***** Records for this exercise

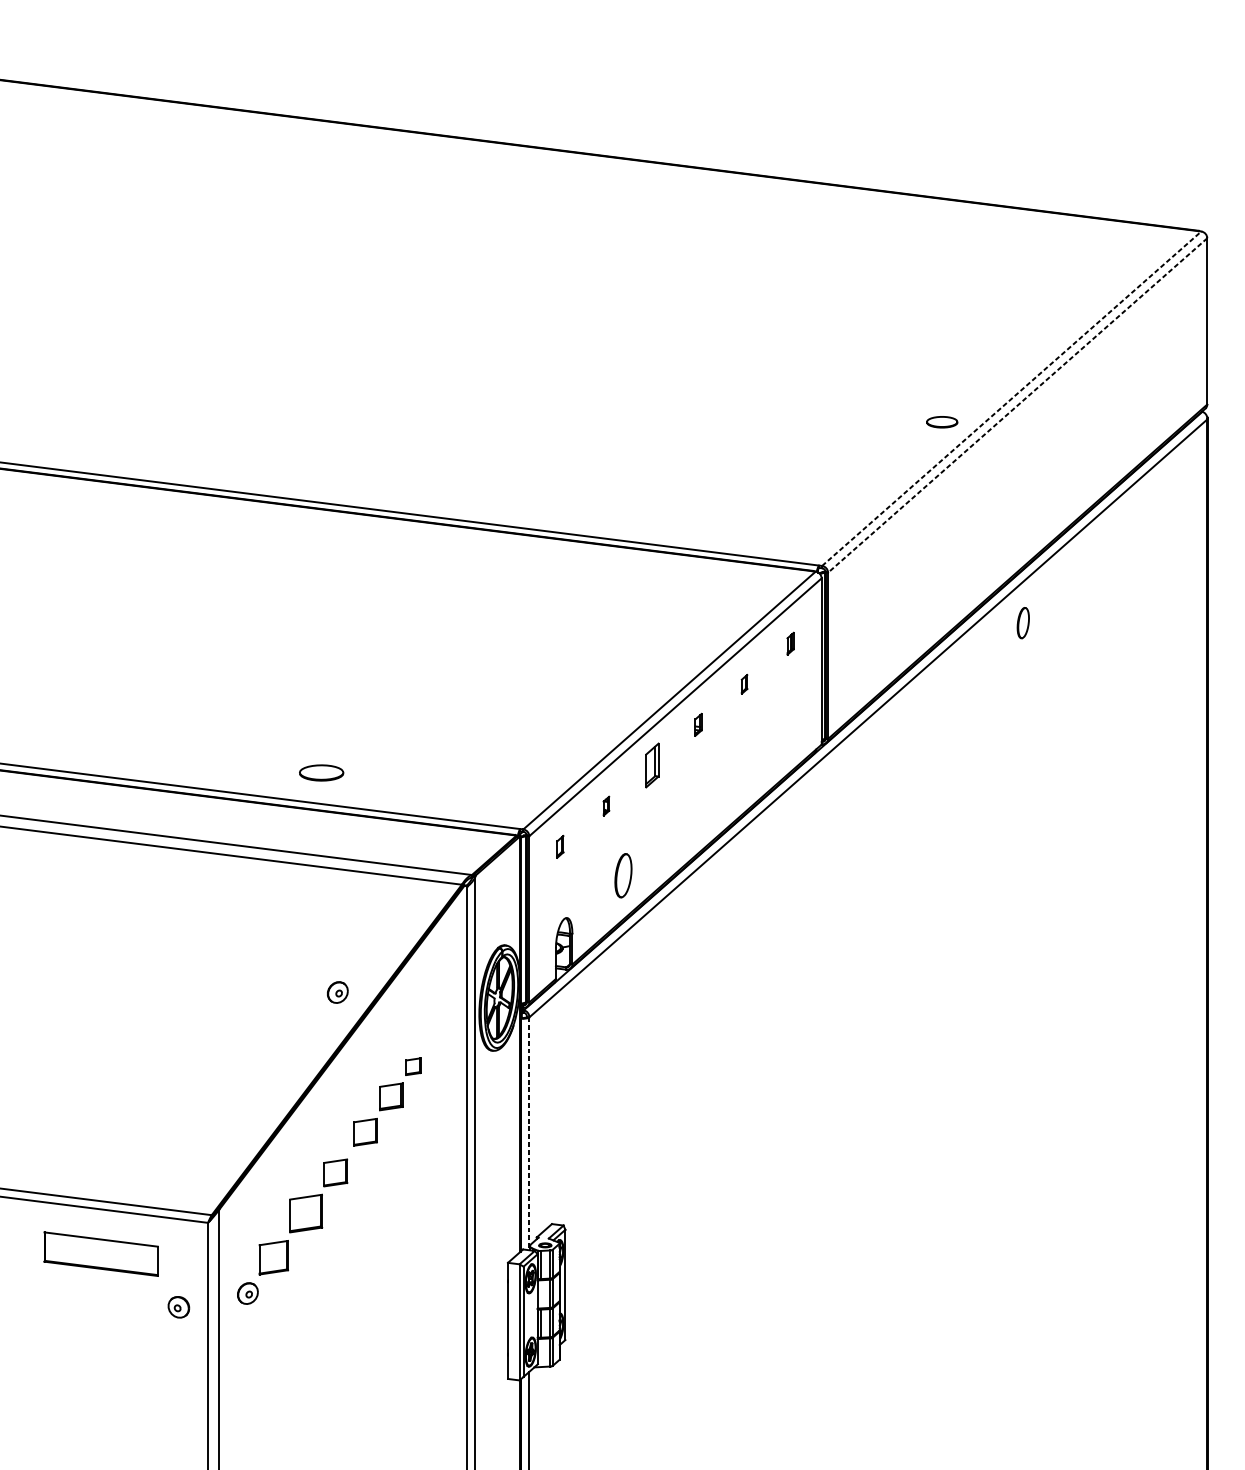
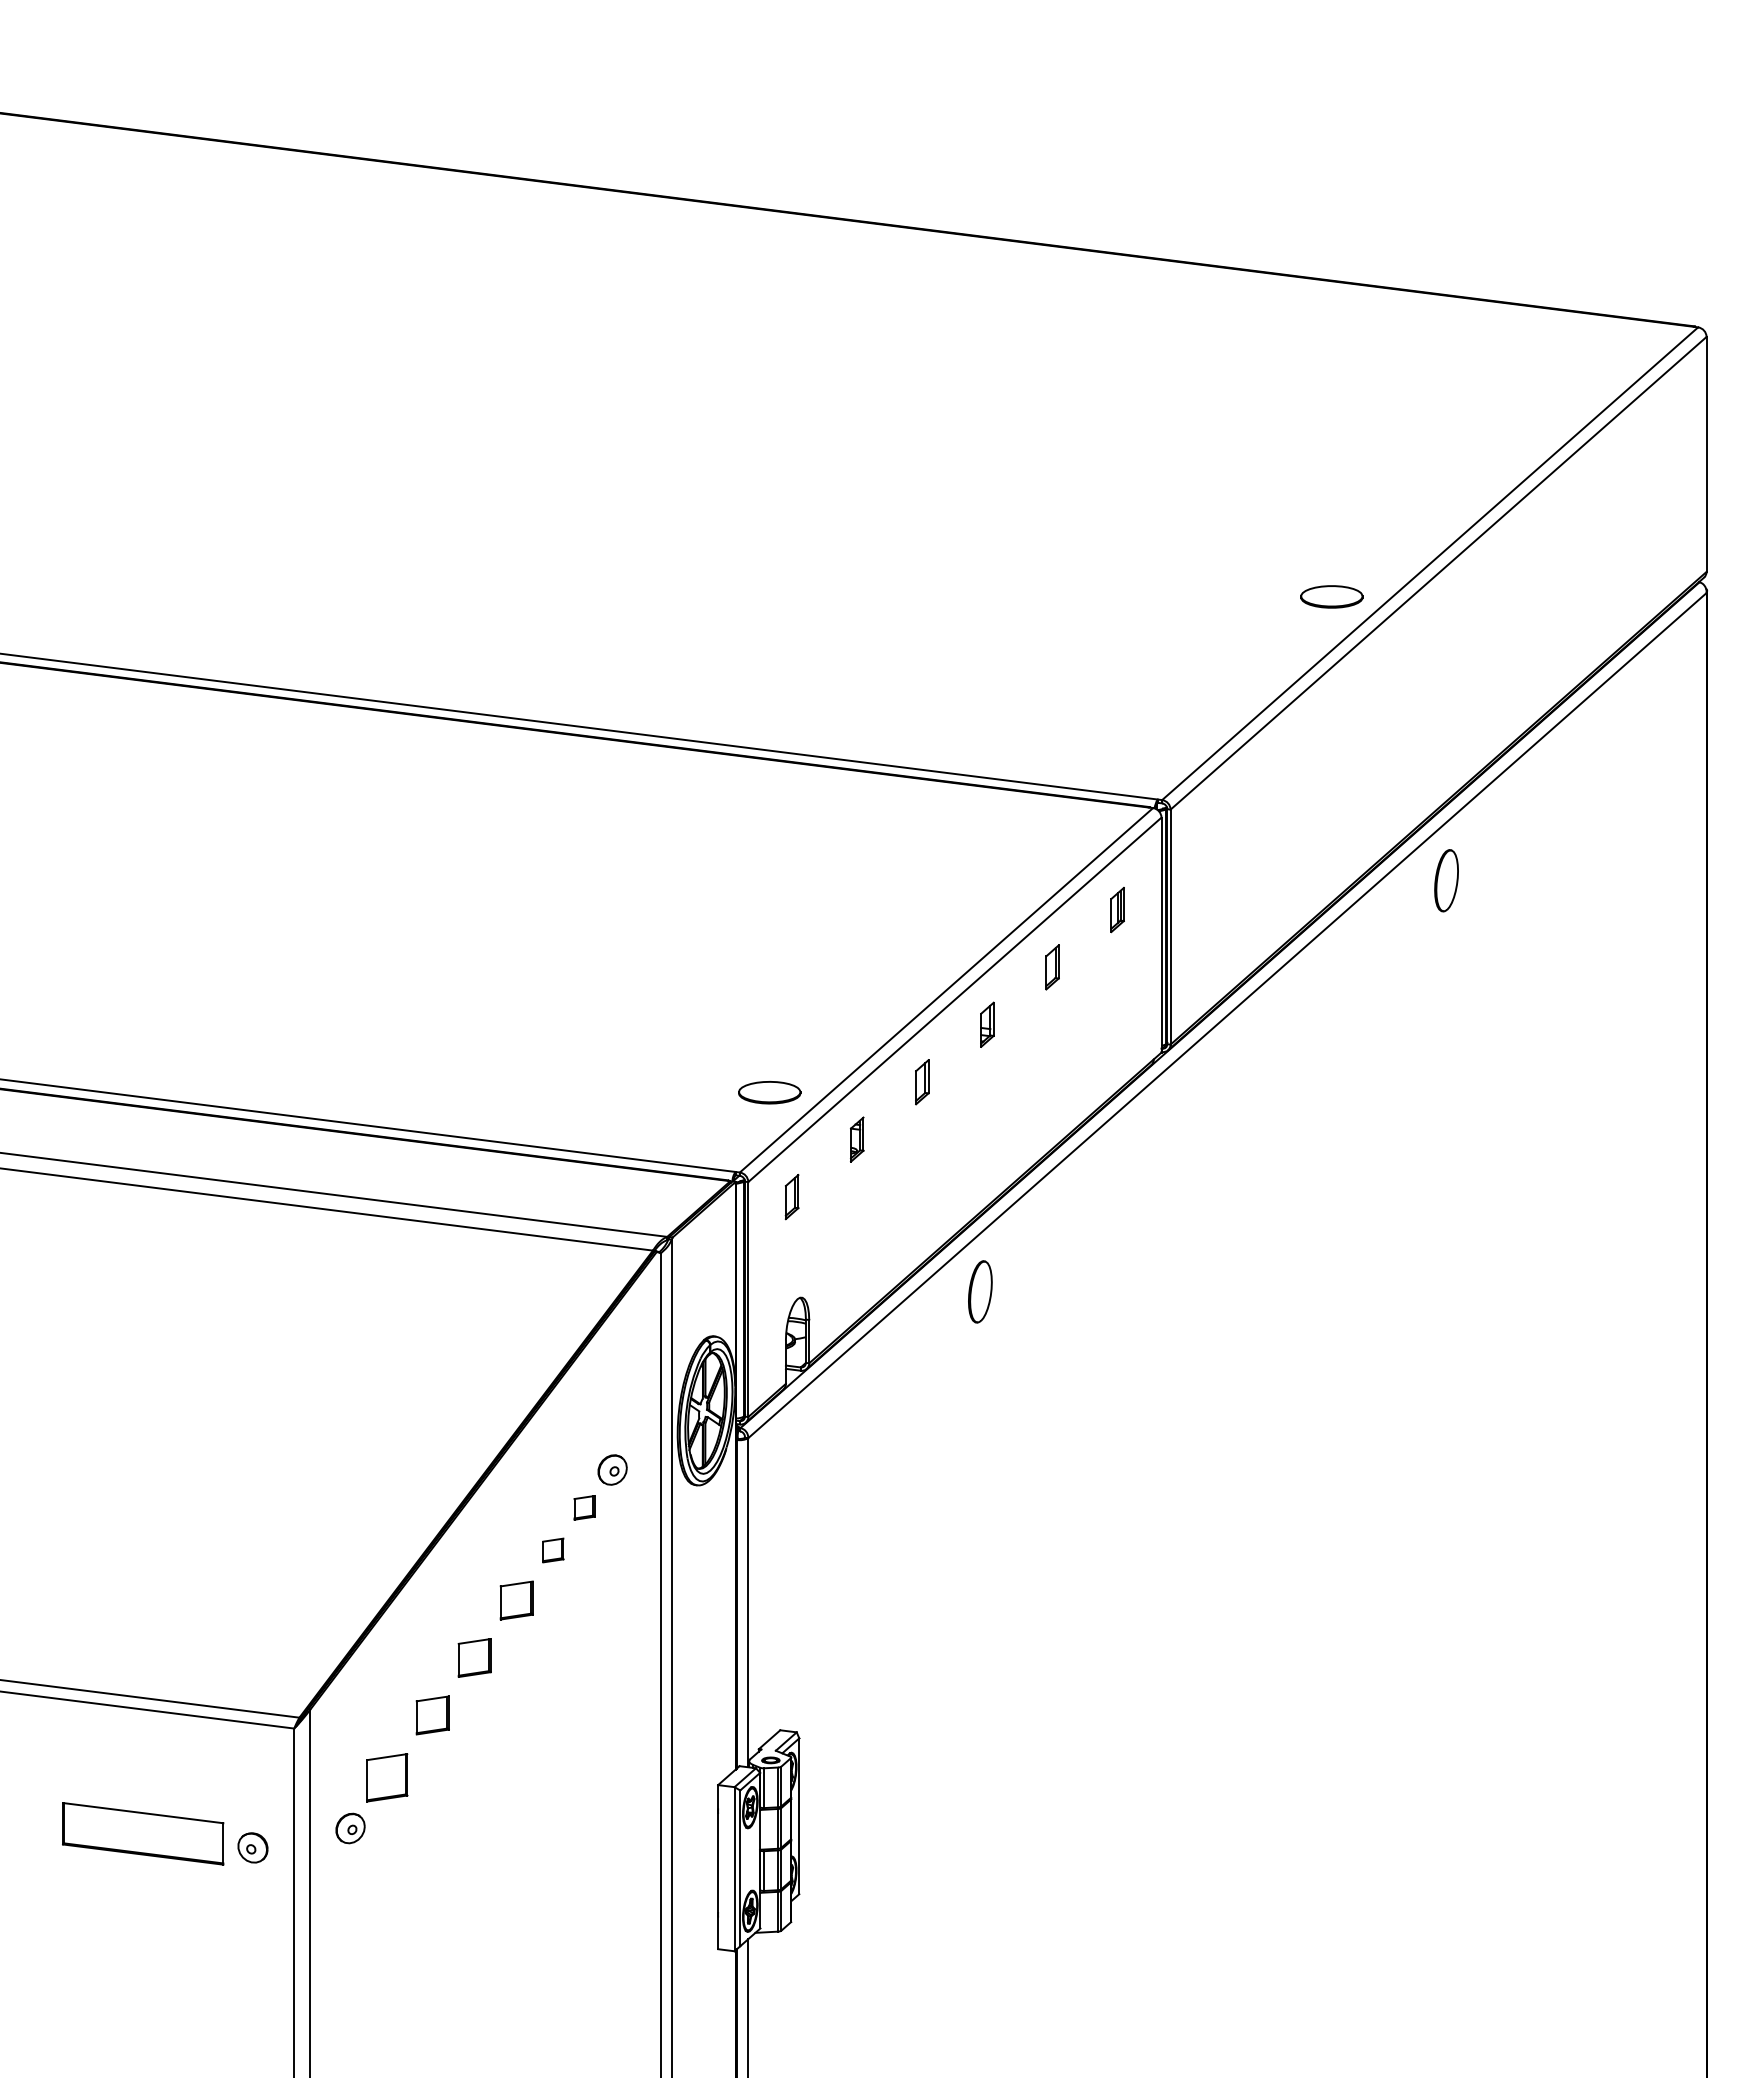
line: (1011, 398) -> (1430, 563), dashed -> solid
line: (1017, 405) -> (1438, 573), dashed -> solid
part: (941, 421) -> (1331, 596), size x1.43
part: (1023, 622) -> (1446, 880), size x1.43
part: (790, 644) -> (1117, 910), size x1.43
part: (744, 684) -> (1052, 967), size x1.67
part: (698, 724) -> (987, 1024), size x1.43
part: (652, 765) -> (922, 1082), size x0.71
part: (321, 772) -> (769, 1092), moved
part: (606, 806) -> (857, 1139), size x1.67
part: (559, 847) -> (791, 1197), size x1.43
part: (623, 875) -> (980, 1291), moved
part: (337, 992) -> (612, 1469), moved
part: (391, 1096) -> (553, 1550), size x0.62
line: (529, 1133) -> (748, 1602), dashed -> solid
part: (305, 1213) -> (432, 1715), size x0.71
part: (101, 1253) -> (143, 1833), moved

**********

The entries above should be reproduced exactly, without their pictures.

Written response.
line: (1011, 398) -> (1430, 563), dashed -> solid
line: (1017, 405) -> (1438, 573), dashed -> solid
part: (941, 421) -> (1331, 596), size x1.43
part: (1023, 622) -> (1446, 880), size x1.43
part: (790, 644) -> (1117, 910), size x1.43
part: (744, 684) -> (1052, 967), size x1.67
part: (698, 724) -> (987, 1024), size x1.43
part: (652, 765) -> (922, 1082), size x0.71
part: (321, 772) -> (769, 1092), moved
part: (606, 806) -> (857, 1139), size x1.67
part: (559, 847) -> (791, 1197), size x1.43
part: (623, 875) -> (980, 1291), moved
part: (337, 992) -> (612, 1469), moved
part: (391, 1096) -> (553, 1550), size x0.62
line: (529, 1133) -> (748, 1602), dashed -> solid
part: (305, 1213) -> (432, 1715), size x0.71
part: (101, 1253) -> (143, 1833), moved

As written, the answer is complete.